> Problem to solve: Your task is to copy the records that follow exactly, minus any images.

┌────────

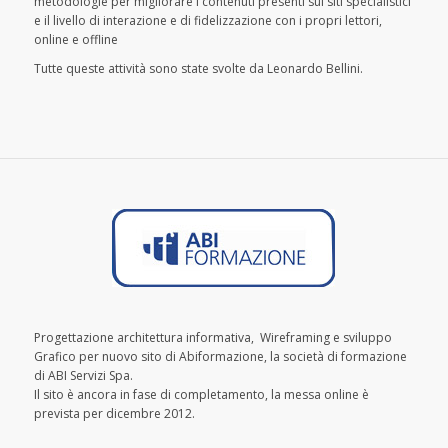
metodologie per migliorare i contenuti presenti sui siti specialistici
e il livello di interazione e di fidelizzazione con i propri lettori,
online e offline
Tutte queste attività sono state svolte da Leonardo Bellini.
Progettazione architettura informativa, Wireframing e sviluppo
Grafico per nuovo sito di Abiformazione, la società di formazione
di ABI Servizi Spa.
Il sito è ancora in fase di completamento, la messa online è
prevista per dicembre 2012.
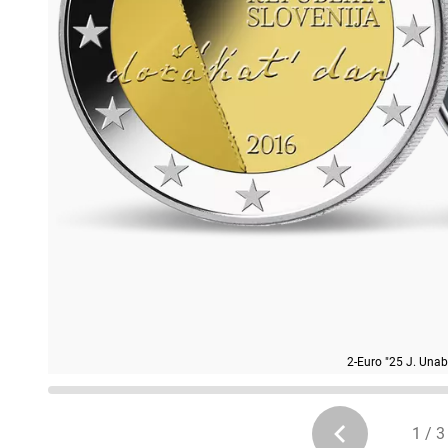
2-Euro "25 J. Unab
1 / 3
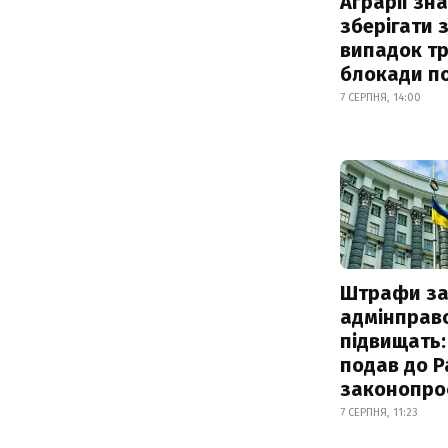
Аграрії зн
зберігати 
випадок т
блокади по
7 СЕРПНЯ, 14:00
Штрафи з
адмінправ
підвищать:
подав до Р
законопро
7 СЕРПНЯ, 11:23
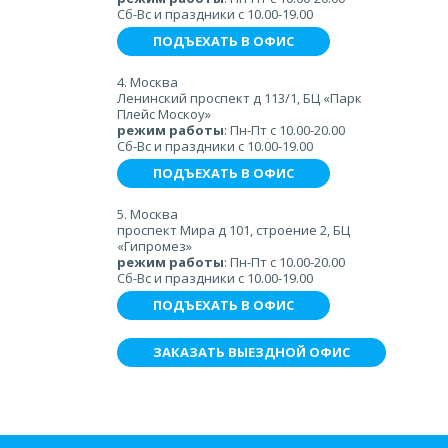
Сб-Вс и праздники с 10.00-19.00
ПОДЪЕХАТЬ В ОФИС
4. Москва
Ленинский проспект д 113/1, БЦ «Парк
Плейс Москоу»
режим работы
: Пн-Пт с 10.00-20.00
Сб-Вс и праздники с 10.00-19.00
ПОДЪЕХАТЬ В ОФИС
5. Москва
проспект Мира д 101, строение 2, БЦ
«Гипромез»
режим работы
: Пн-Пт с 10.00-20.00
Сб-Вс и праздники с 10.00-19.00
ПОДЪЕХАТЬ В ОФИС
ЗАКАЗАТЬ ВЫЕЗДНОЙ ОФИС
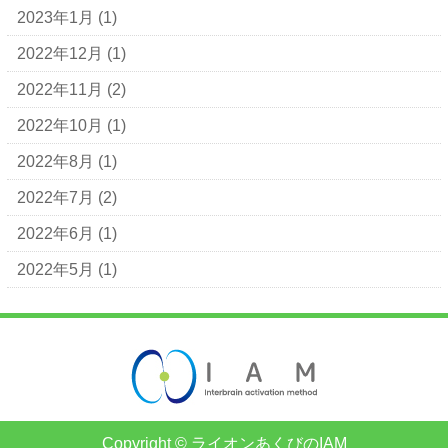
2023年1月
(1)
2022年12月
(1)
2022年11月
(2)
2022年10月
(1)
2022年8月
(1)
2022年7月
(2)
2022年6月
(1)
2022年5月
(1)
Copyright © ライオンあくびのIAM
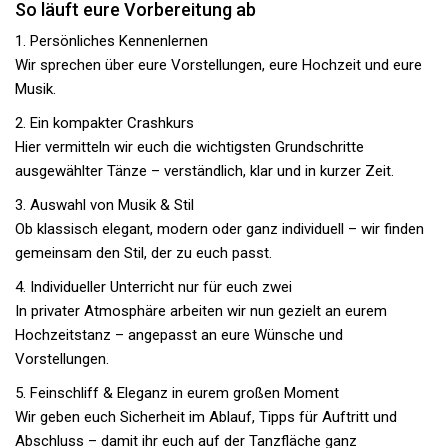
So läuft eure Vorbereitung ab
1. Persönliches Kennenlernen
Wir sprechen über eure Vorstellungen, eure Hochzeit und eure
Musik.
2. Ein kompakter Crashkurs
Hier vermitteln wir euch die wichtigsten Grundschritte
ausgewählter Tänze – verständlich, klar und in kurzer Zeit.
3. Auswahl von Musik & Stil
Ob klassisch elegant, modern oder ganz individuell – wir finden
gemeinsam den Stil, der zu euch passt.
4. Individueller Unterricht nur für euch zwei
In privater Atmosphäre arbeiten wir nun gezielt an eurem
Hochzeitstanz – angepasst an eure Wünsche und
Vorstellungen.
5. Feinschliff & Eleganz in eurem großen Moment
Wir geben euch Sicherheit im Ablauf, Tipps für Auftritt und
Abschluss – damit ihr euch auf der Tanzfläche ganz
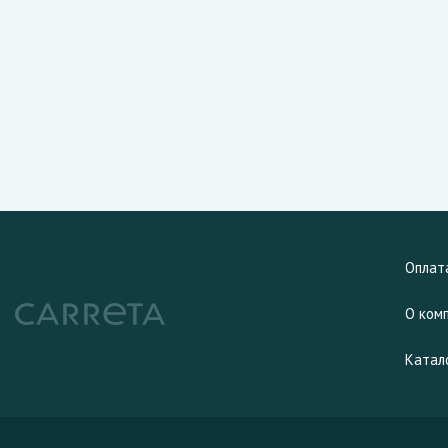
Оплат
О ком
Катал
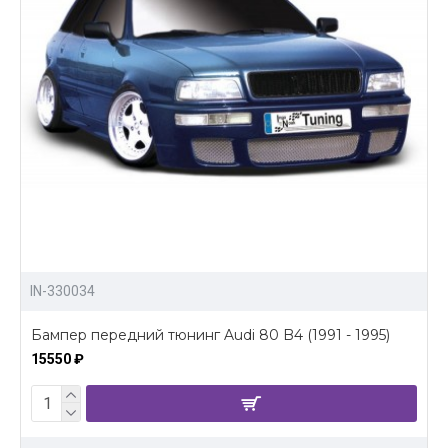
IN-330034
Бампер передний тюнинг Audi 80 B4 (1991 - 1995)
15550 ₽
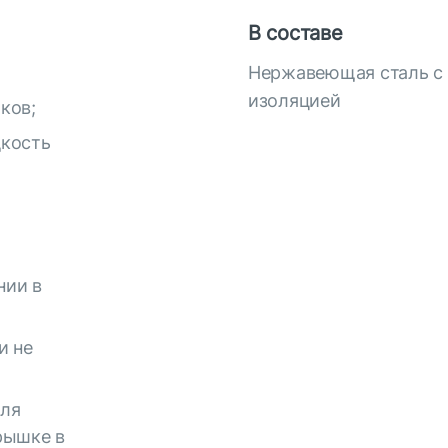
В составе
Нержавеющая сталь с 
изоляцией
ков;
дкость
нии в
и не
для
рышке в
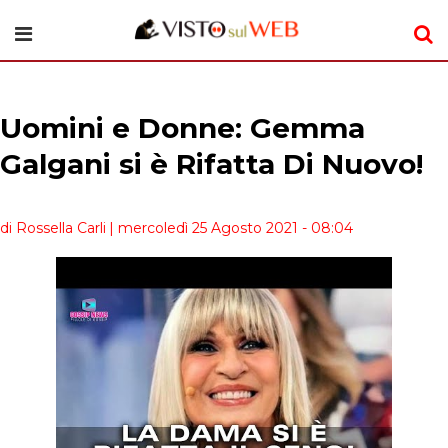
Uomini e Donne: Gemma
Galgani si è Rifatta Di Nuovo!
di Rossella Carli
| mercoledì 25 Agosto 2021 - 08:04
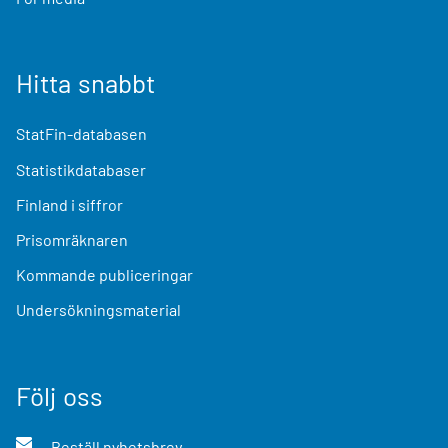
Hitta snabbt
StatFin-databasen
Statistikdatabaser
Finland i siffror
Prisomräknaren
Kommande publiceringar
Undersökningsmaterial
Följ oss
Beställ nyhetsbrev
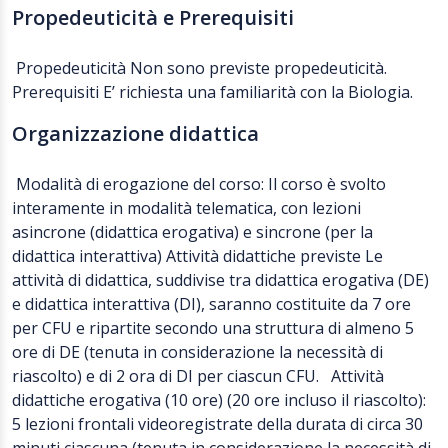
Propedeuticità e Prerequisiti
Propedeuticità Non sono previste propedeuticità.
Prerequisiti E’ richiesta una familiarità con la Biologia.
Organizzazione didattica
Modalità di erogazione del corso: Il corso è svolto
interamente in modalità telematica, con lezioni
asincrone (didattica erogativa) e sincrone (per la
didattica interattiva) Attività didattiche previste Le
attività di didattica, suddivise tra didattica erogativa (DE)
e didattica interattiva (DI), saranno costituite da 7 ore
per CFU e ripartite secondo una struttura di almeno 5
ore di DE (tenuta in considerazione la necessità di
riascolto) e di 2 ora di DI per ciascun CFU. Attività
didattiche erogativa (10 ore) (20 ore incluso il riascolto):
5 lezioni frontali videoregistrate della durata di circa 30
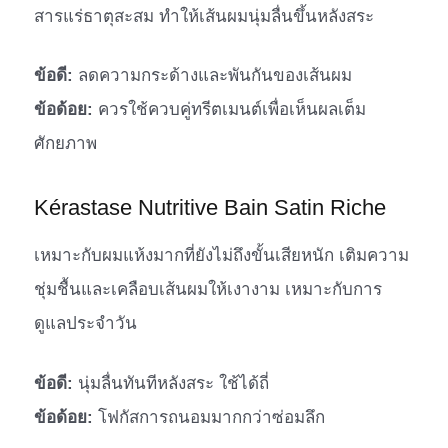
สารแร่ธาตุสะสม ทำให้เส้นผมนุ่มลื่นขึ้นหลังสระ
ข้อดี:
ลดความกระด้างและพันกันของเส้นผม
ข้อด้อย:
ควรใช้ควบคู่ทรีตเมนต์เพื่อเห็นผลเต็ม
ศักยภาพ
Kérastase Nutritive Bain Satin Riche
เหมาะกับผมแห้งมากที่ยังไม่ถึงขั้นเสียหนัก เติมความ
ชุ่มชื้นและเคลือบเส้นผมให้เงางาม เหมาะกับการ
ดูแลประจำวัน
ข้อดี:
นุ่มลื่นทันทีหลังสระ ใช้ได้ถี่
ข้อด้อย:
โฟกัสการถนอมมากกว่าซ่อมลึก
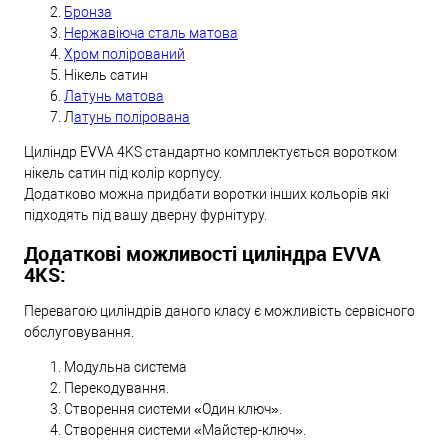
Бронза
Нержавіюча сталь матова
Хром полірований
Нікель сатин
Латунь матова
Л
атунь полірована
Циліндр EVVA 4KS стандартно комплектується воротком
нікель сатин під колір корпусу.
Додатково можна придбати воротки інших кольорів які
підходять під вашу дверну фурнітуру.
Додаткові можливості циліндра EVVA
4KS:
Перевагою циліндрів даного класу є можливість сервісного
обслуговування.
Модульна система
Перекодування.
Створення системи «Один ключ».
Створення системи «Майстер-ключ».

└────────

> Exercise response:
metodologie per migliorare i contenuti presenti sui siti specialistici
e il livello di interazione e di fidelizzazione con i propri lettori,
online e offline
Tutte queste attività sono state svolte da Leonardo Bellini.
Progettazione architettura informativa, Wireframing e sviluppo
Grafico per nuovo sito di Abiformazione, la società di formazione
di ABI Servizi Spa.
Il sito è ancora in fase di completamento, la messa online è
prevista per dicembre 2012.
2-Euro "25 J. Unab
1 / 3
Аграрії зн
зберігати 
випадок т
блокади по
7 СЕРПНЯ, 14:00
Штрафи з
адмінправ
підвищать:
подав до Р
законопро
7 СЕРПНЯ, 11:23
Сб-Вс и праздники с 10.00-19.00
ПОДЪЕХАТЬ В ОФИС
4. Москва
Ленинский проспект д 113/1, БЦ «Парк
Плейс Москоу»
режим работы
: Пн-Пт с 10.00-20.00
Сб-Вс и праздники с 10.00-19.00
ПОДЪЕХАТЬ В ОФИС
5. Москва
проспект Мира д 101, строение 2, БЦ
«Гипромез»
режим работы
: Пн-Пт с 10.00-20.00
Сб-Вс и праздники с 10.00-19.00
ПОДЪЕХАТЬ В ОФИС
ЗАКАЗАТЬ ВЫЕЗДНОЙ ОФИС
2023年1月
(1)
2022年12月
(1)
2022年11月
(2)
2022年10月
(1)
2022年8月
(1)
2022年7月
(2)
2022年6月
(1)
2022年5月
(1)
Copyright © ライオンあくびのIAM
So läuft eure Vorbereitung ab
1. Persönliches Kennenlernen
Wir sprechen über eure Vorstellungen, eure Hochzeit und eure
Musik.
2. Ein kompakter Crashkurs
Hier vermitteln wir euch die wichtigsten Grundschritte
ausgewählter Tänze – verständlich, klar und in kurzer Zeit.
3. Auswahl von Musik & Stil
Ob klassisch elegant, modern oder ganz individuell – wir finden
gemeinsam den Stil, der zu euch passt.
4. Individueller Unterricht nur für euch zwei
In privater Atmosphäre arbeiten wir nun gezielt an eurem
Hochzeitstanz – angepasst an eure Wünsche und
Vorstellungen.
5. Feinschliff & Eleganz in eurem großen Moment
Wir geben euch Sicherheit im Ablauf, Tipps für Auftritt und
Abschluss – damit ihr euch auf der Tanzfläche ganz
Оплат
О ком
Катал
IN-330034
Бампер передний тюнинг Audi 80 B4 (1991 - 1995)
15550 ₽
В составе
Нержавеющая сталь с 
изоляцией
ков;
дкость
нии в
и не
для
рышке в
Uomini e Donne: Gemma
Galgani si è Rifatta Di Nuovo!
di Rossella Carli
| mercoledì 25 Agosto 2021 - 08:04
Hitta snabbt
StatFin-databasen
Statistikdatabaser
Finland i siffror
Prisomräknaren
Kommande publiceringar
Undersökningsmaterial
Följ oss
Beställ nyhetsbrev
Propedeuticità e Prerequisiti
Propedeuticità Non sono previste propedeuticità.
Prerequisiti E’ richiesta una familiarità con la Biologia.
Organizzazione didattica
Modalità di erogazione del corso: Il corso è svolto
interamente in modalità telematica, con lezioni
asincrone (didattica erogativa) e sincrone (per la
didattica interattiva) Attività didattiche previste Le
attività di didattica, suddivise tra didattica erogativa (DE)
e didattica interattiva (DI), saranno costituite da 7 ore
per CFU e ripartite secondo una struttura di almeno 5
ore di DE (tenuta in considerazione la necessità di
riascolto) e di 2 ora di DI per ciascun CFU. Attività
didattiche erogativa (10 ore) (20 ore incluso il riascolto):
5 lezioni frontali videoregistrate della durata di circa 30
สารแร่ธาตุสะสม ทำให้เส้นผมนุ่มลื่นขึ้นหลังสระ
ข้อดี:
ลดความกระด้างและพันกันของเส้นผม
ข้อด้อย:
ควรใช้ควบคู่ทรีตเมนต์เพื่อเห็นผลเต็ม
ศักยภาพ
Kérastase Nutritive Bain Satin Riche
เหมาะกับผมแห้งมากที่ยังไม่ถึงขั้นเสียหนัก เติมความ
ชุ่มชื้นและเคลือบเส้นผมให้เงางาม เหมาะกับการ
ดูแลประจำวัน
ข้อดี:
นุ่มลื่นทันทีหลังสระ ใช้ได้ถี่
ข้อด้อย:
โฟกัสการถนอมมากกว่าซ่อมลึก
Бронза
Нержавіюча сталь матова
Хром полірований
Нікель сатин
Латунь матова
Л
атунь полірована
Циліндр EVVA 4KS стандартно комплектується воротком
нікель сатин під колір корпусу.
Додатково можна придбати воротки інших кольорів які
підходять під вашу дверну фурнітуру.
Додаткові можливості циліндра EVVA
4KS:
Перевагою циліндрів даного класу є можливість сервісного
обслуговування.
Модульна система
Перекодування.
Створення системи «Один ключ».
Створення системи «Майстер-ключ».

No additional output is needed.